Justice Madan Lokur, a former Supreme Court judge who spearheaded the computerisation of courts over the last decade, said: “Use of technology will greatly assist judges in expediting justice delivery without compromising on quality.”
Only oral submissions are now allowed, but videoconferencing, for instance, could include audio-visual, PowerPoint presentations and even short films.
“The current plight of migrants can be more effectively presented through a visual presentation rather than through oral submissions,” said Justice Lokur.
Courts could also move to e-filing, e-pay and e-summons after training programmes, he added.
But India has one Supreme Court, 25 high courts, 674 district courts, and thousands of magistrate courts and tribunals, using more than 10 billion sheets of paper annually.
And online hearings since March have revealed many technical and logistical problems.

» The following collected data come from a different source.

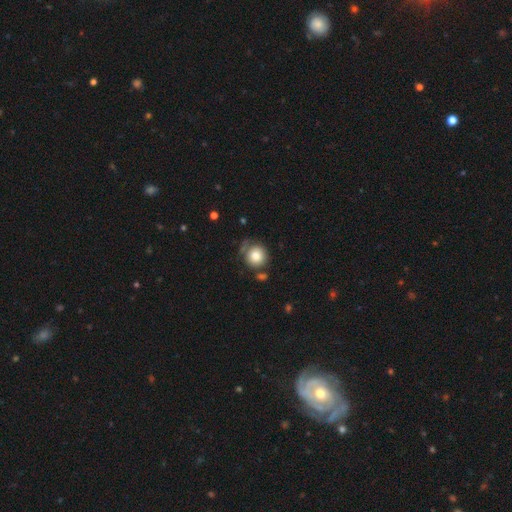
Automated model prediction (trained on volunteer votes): The model was most divided on "merging": none: 61%, minor disturbance: 21%, merger: 9%, major disturbance: 9%. More confident: how rounded — round (89%); smooth or featured — smooth (82%).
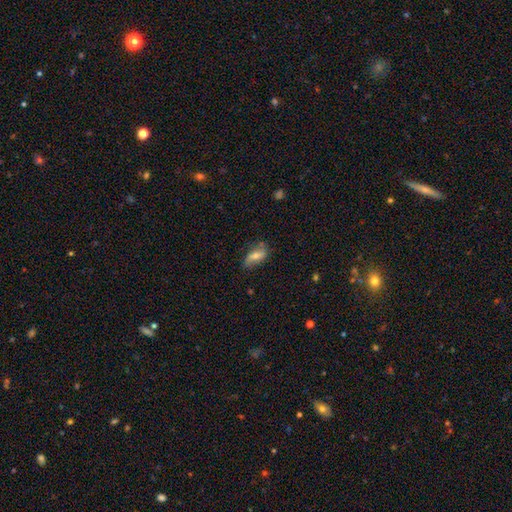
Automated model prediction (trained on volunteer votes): Smooth or featured?
  - smooth: 55% *
  - featured or disk: 37%
  - star or artifact: 8%
How rounded?
  - in between: 79% *
  - cigar-shaped: 16%
  - round: 5%
Merging?
  - none: 60% *
  - minor disturbance: 28%
  - major disturbance: 9%
  - merger: 3%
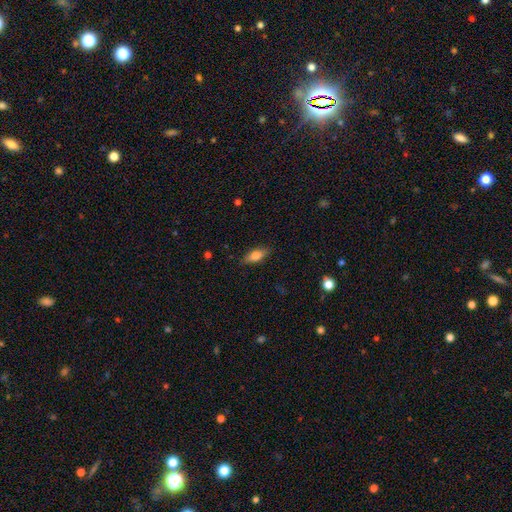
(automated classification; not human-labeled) A smooth galaxy with no disk features (71%) that is in between round and cigar-shaped (72%). Merging: none (84%).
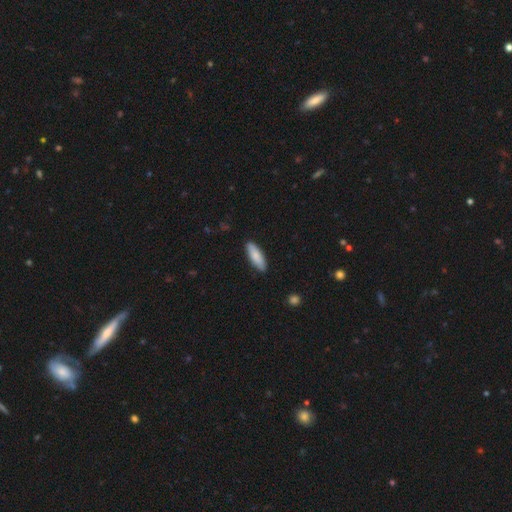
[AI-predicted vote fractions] smooth 84%, featured or disk 11%, star or artifact 5%. Down the decision tree: how rounded — in between (55%); merging — none (89%).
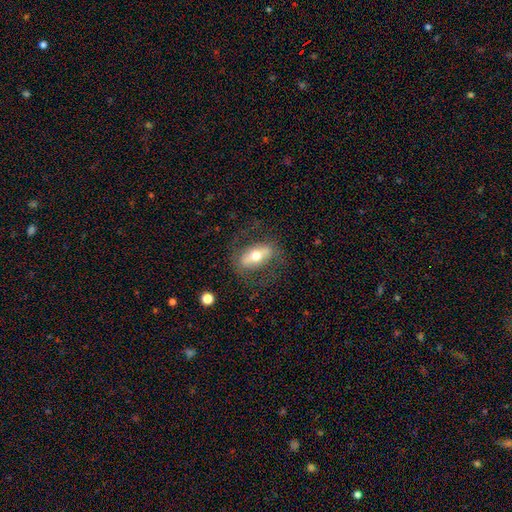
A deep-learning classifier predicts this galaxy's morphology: Q: Smooth or featured?
A: featured or disk (58%); runner-up: smooth (35%)
Q: Edge-on disk?
A: no (69%); runner-up: yes (31%)
Q: Merging?
A: none (73%); runner-up: minor disturbance (14%)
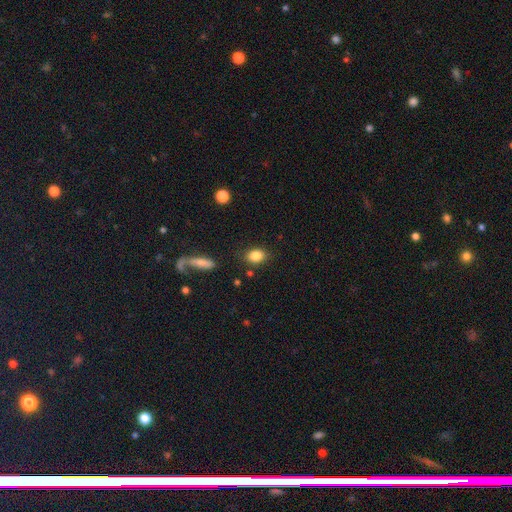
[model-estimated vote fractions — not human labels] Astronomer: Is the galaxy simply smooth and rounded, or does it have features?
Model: smooth — 85%.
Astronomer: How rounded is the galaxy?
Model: in between — 73%.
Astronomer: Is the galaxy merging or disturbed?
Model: none — 83%.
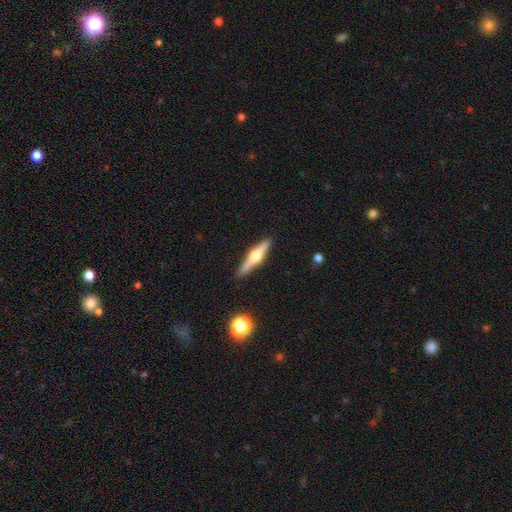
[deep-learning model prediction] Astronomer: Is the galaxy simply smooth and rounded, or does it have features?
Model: featured or disk — 70%.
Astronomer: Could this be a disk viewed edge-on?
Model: yes — 97%.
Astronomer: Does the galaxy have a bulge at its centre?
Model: rounded — 93%.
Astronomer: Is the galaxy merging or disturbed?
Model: none — 89%.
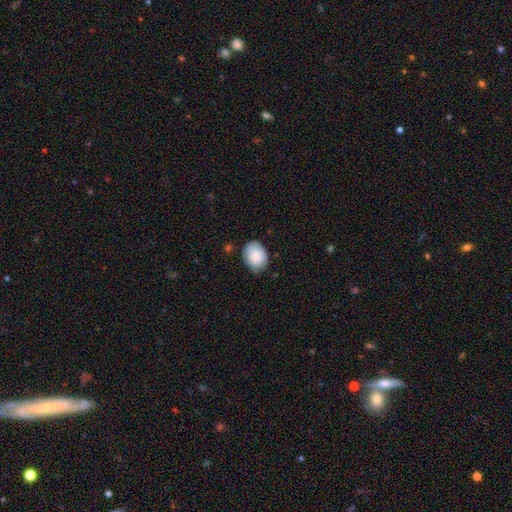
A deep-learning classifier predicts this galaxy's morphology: smooth 87%, featured or disk 7%, star or artifact 7%. Down the decision tree: how rounded — in between (62%); merging — none (73%).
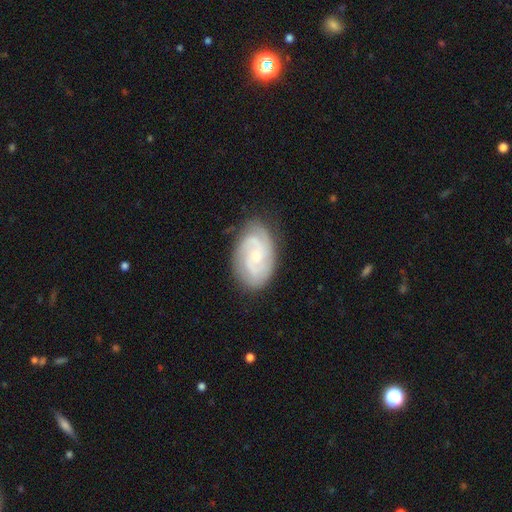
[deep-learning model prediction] Smooth or featured?
  - featured or disk: 81% *
  - smooth: 13%
  - star or artifact: 6%
Edge-on disk?
  - no: 97% *
  - yes: 3%
Bar?
  - no: 65% *
  - weak: 30%
  - strong: 5%
Spiral arms?
  - yes: 96% *
  - no: 4%
Spiral winding?
  - tight: 58% *
  - medium: 35%
  - loose: 8%
Spiral arm count?
  - 2: 34% *
  - 3: 31%
  - can't tell: 20%
  - 4: 7%
  - 1: 4%
  - more than 4: 4%
Bulge size?
  - small: 68% *
  - moderate: 26%
  - none: 3%
  - large: 1%
  - dominant: 1%
Merging?
  - none: 79% *
  - minor disturbance: 15%
  - major disturbance: 4%
  - merger: 1%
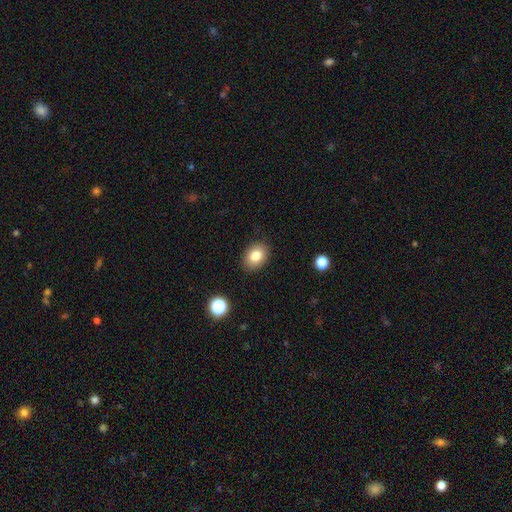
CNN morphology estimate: Smooth or featured? Predicted: smooth (p=0.82). How rounded? Predicted: in between (p=0.69). Merging? Predicted: none (p=0.88).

Video links have dropped off because of unreliable network connectivity, including once, ironically, during a Supreme Court hearing on the restoration of suspended 4G mobile Internet services in the state of Jammu and Kashmir.
In a letter to Chief Justice Bobde, the Bar Council of India said that nine out of 10 lawyers and judges would not know how to use the technology. Litigants also often lack the knowledge or the means to use the Internet.
The council said: “If such practice is encouraged… the practice of law will be confined to a limited group of lawyers and justice delivery would be badly affected.”
A report by Daksh, a non-profit organisation that works on governance reforms, raised concerns about due process. More than two-thirds of prisoners in India are pre-trial detainees.
Ill treatment in custody is common, and is sometimes apparent only when detainees appear in person before a judge. Videoconferencing can also interfere with the right of a detainee to meet his lawyer or participate in his trial.
Senior Supreme Court lawyer Dushyant Dave said: “If we are to digitise the documents of nearly 40 million pending cases in India, introduce e-filing and video systems, it should start at the top, with the Supreme Court, and not the lower courts, which will struggle.”
The changes must be “a combination of digitisation and e-hearings with physical hearings”, he added.
Most judges and lawyers agree on a gradual transition. On May 24, Justice D. Y. Chandrachud, who heads the Supreme Court’s committee for digital reforms, said: “I want to dissuade people from the idea that virtual court hearings are some sort of a panacea.”
Said Justice Lokur: “Under no circumstances should access to justice be curtailed… We need to make haste slowly.”